= Festival Songs of Isis and Nephthys =

Ancient Egyptian literature

Isis, Egyptian goddess

Nephthys, Egyptian goddess

The Festival Songs of Isis and Nephthys are a work of ancient Egyptian literature whose author is unknown. Probably not older than the Twenty-sixth Dynasty, the songs form part of the funeral hieratic papyrus of Nesi Ámsu (No. 10158 in the British Museum). The title is “The Verses of the Festival of the two Zerti,” and the papyrus tells us it was to be sung by two virgins in the temple of Osiris on the occasion of the annual festival held for five days in the fourth month of the sowing season. The verses concern the killing of Osiris by Set, and the later reconstruction of Osiris' body by the goddesses Isis and Nephthys.
==Variant readings and related texts==
There is evidence in the text that other copies existed, and that it was old enough to allow of variant readings having crept in. With the “Litanies of Seker,” which follows, consisting of four columns, it occupies twenty-one of the thirty-three columns of the whole papyrus.
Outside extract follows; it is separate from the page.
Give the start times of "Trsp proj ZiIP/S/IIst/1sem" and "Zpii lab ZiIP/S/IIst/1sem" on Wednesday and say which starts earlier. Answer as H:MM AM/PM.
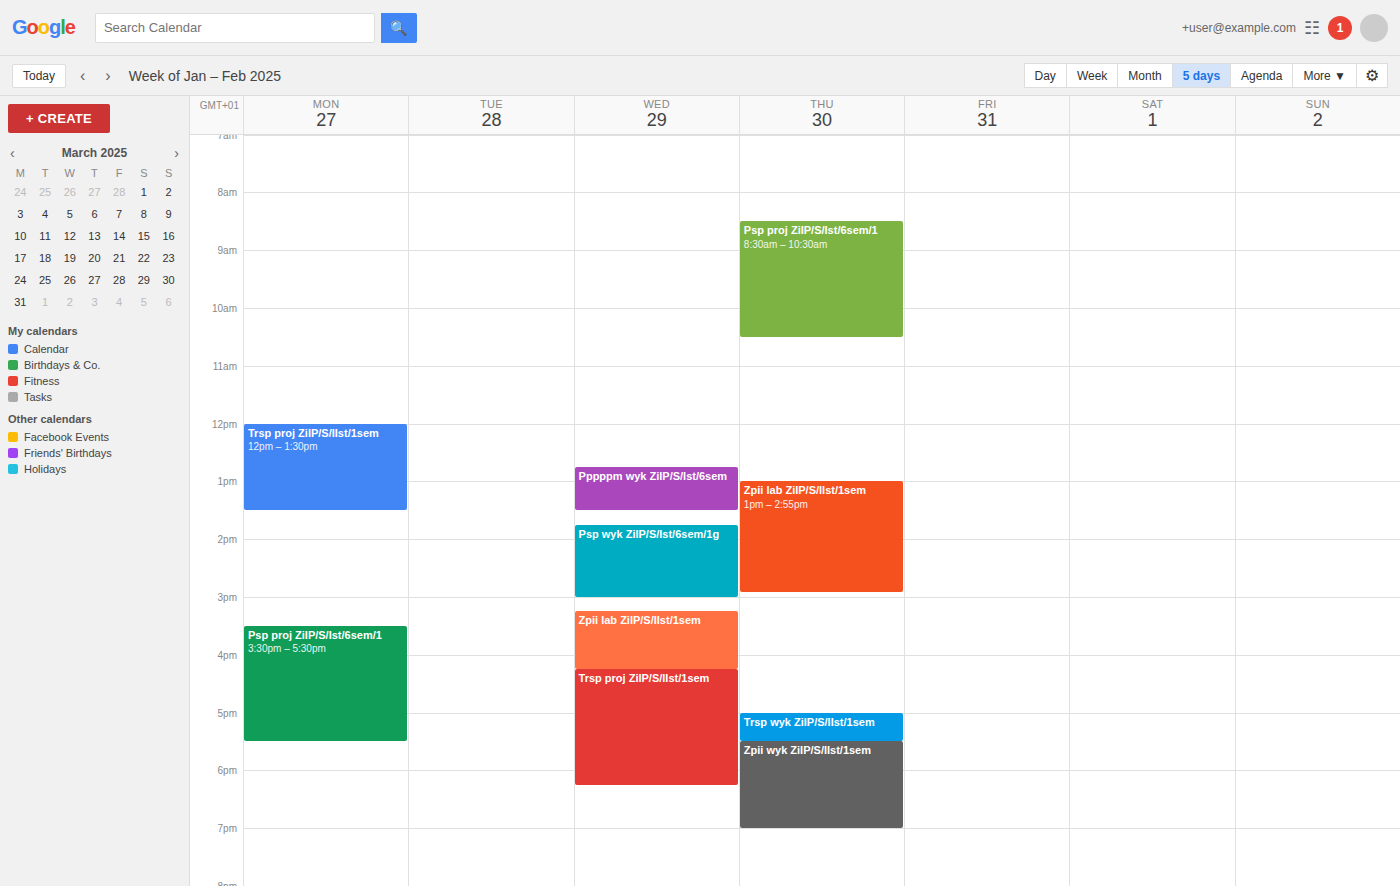
"Zpii lab ZiIP/S/IIst/1sem" 3:15 PM; "Trsp proj ZiIP/S/IIst/1sem" 4:15 PM.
The second composition which was evidently intended to be sung after the Festival Verses, consists of three parts: I. A Litany to the Sun-God; II. A Recitation by Isis; III. A Litany to the Hathors. During the sixteen repetitions of it which were required, it was to have an accompaniment of tambourines.

A hieratic papyrus of Berlin contains a work very similar to the “Festival Songs”. It has been translated by M. de Horrack, and is entitled “Les Lamentations d'Isis et Nephthys.”